As reported in August PCT, AB 1788 (the California Ecosystems Protection Act), had advanced through committee and only needed to be passed by the Senate Appropriations Committee, the full Senate and the Assembly before Governor Gavin Newsom signed it into law.
AB 1788 had a lot of momentum due to concerns about the poisoning of non-target wildlife. AB 1788 states that despite a consumer sales and use ban of SGARs in 2014 by the California Department of Pesticide Regulation (DPR), studies have found that the number of non-target wildlife with detectable levels of SGARs in their systems has not declined.
As such, the bill proposed to ban any pesticide containing brodifacoum, bromadiolone, difenacoum or difethialone. In addition, it proposed to ban the use of first-generation anticoagulant rodenticides containing chlorophacinone, diphacinone and warfarin on state-owned property in California.
The pest control industry has been steadfast in its opposition to AB 1788, arguing that SGARs are critical to the management of rodent populations and the protection of public health in California because of diseases that rodents can carry.
Led by members of the National Pest Management Association (NPMA) and Pest Control Operators of California (PCOC) – the pest control industry has been working diligently to preserve this important rodent management tool. As NPMA reported in its “Policy Week in Review” e-blast, California pest management professionals sent 7,285 grassroots messages to California lawmakers and 2,001 grassroots messages to Newsom in opposition to the bill.

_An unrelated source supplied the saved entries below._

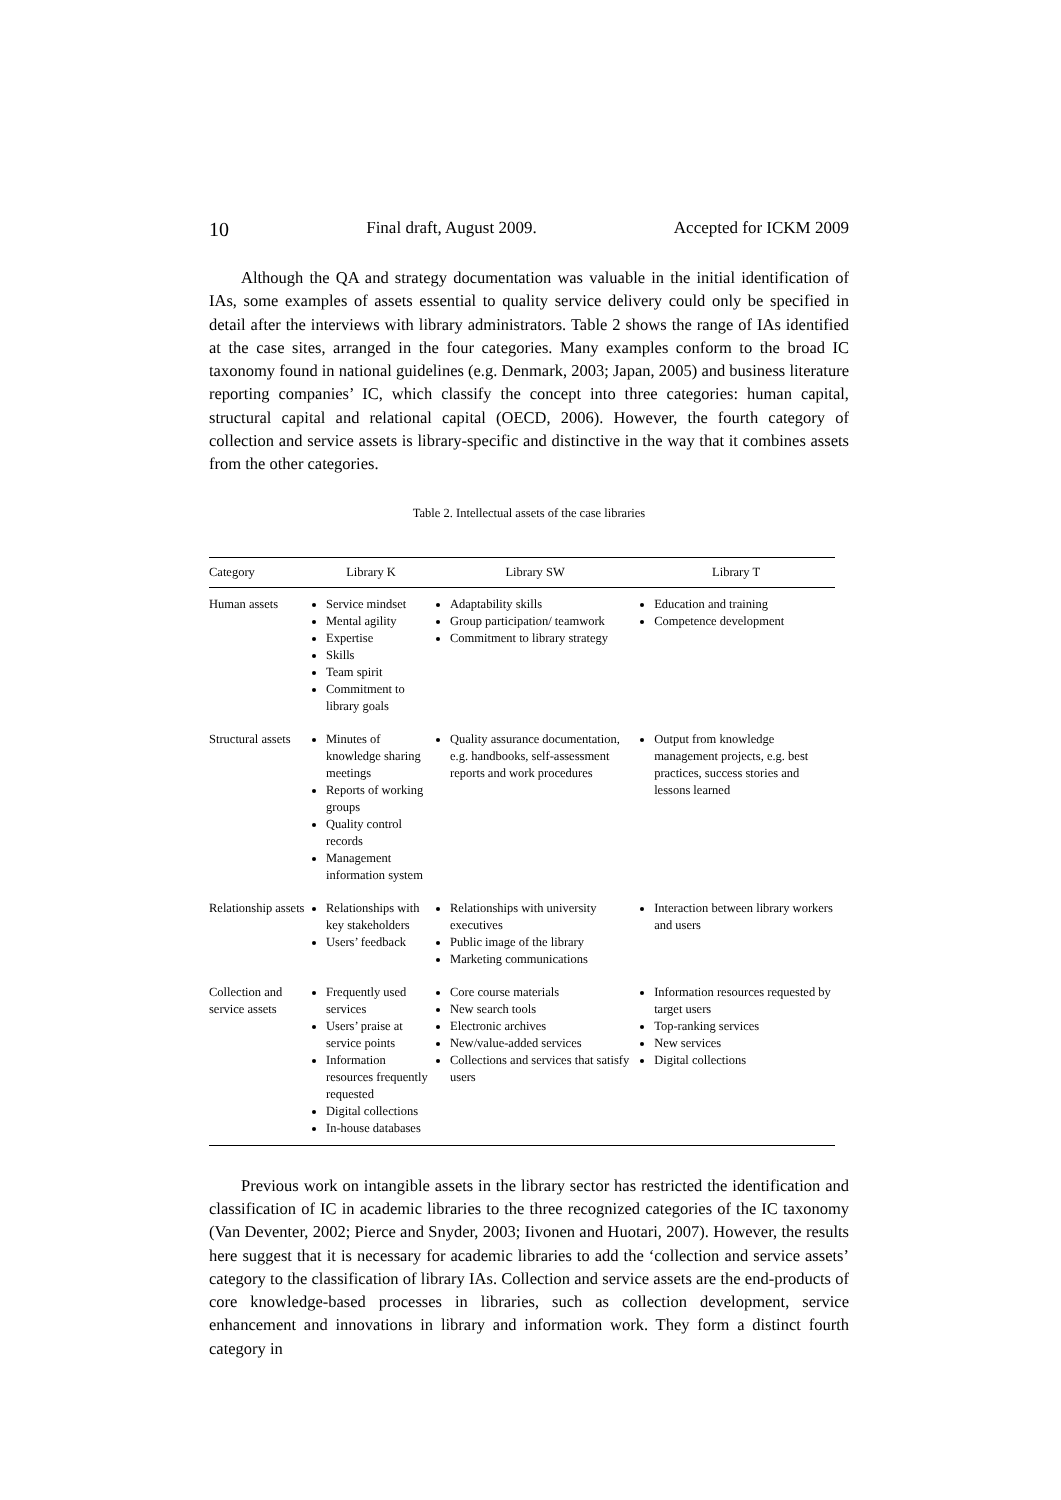10 Final draft, August 2009. Accepted for ICKM 2009
Although the QA and strategy documentation was valuable in the initial identification of IAs, some examples of assets essential to quality service delivery could only be specified in detail after the interviews with library administrators. Table 2 shows the range of IAs identified at the case sites, arranged in the four categories. Many examples conform to the broad IC taxonomy found in national guidelines (e.g. Denmark, 2003; Japan, 2005) and business literature reporting companies’ IC, which classify the concept into three categories: human capital, structural capital and relational capital (OECD, 2006). However, the fourth category of collection and service assets is library-specific and distinctive in the way that it combines assets from the other categories.
Table 2. Intellectual assets of the case libraries
| Category | Library K | Library SW | Library T |
| --- | --- | --- | --- |
| Human assets | Service mindset Mental agility Expertise Skills Team spirit Commitment to library goals | Adaptability skills Group participation/ teamwork Commitment to library strategy | Education and training Competence development |
| Structural assets | Minutes of knowledge sharing meetings Reports of working groups Quality control records Management information system | Quality assurance documentation, e.g. handbooks, self-assessment reports and work procedures | Output from knowledge management projects, e.g. best practices, success stories and lessons learned |
| Relationship assets | Relationships with key stakeholders Users’ feedback | Relationships with university executives Public image of the library Marketing communications | Interaction between library workers and users |
| Collection and service assets | Frequently used services Users’ praise at service points Information resources frequently requested Digital collections In-house databases | Core course materials New search tools Electronic archives New/value-added services Collections and services that satisfy users | Information resources requested by target users Top-ranking services New services Digital collections |
Previous work on intangible assets in the library sector has restricted the identification and classification of IC in academic libraries to the three recognized categories of the IC taxonomy (Van Deventer, 2002; Pierce and Snyder, 2003; Iivonen and Huotari, 2007). However, the results here suggest that it is necessary for academic libraries to add the ‘collection and service assets’ category to the classification of library IAs. Collection and service assets are the end-products of core knowledge-based processes in libraries, such as collection development, service enhancement and innovations in library and information work. They form a distinct fourth category in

The association wrote, “NPMA SPARs (State Policy Affairs Representatives) Jim Steed, Darren Van Steenwyck, and Mike Bullert, PCOC Executive Director Chris Reardon, and countless other members that never took their foot off the gas. Members of our industry walked many miles in the halls of Sacramento, attended hundreds if not thousands of meetings, and brought their A-game to every single committee hearing. By preventing this bill from becoming law in 2019, we better protected the health of nearly 40 million Californians and our country’s food supply.”
NPMA added that “after meeting with CAL EPA and DPR, and seeing he had no path forward, AB 1788’s author Rep. Bloom (D) decided to place the bill in the suspense file.”
NPMA cautioned that the pest control industry will need to remain vigilant in its fight to protect SGARs in California and elsewhere, as activist groups are angry at this decision and will “put up another fight” in 2020.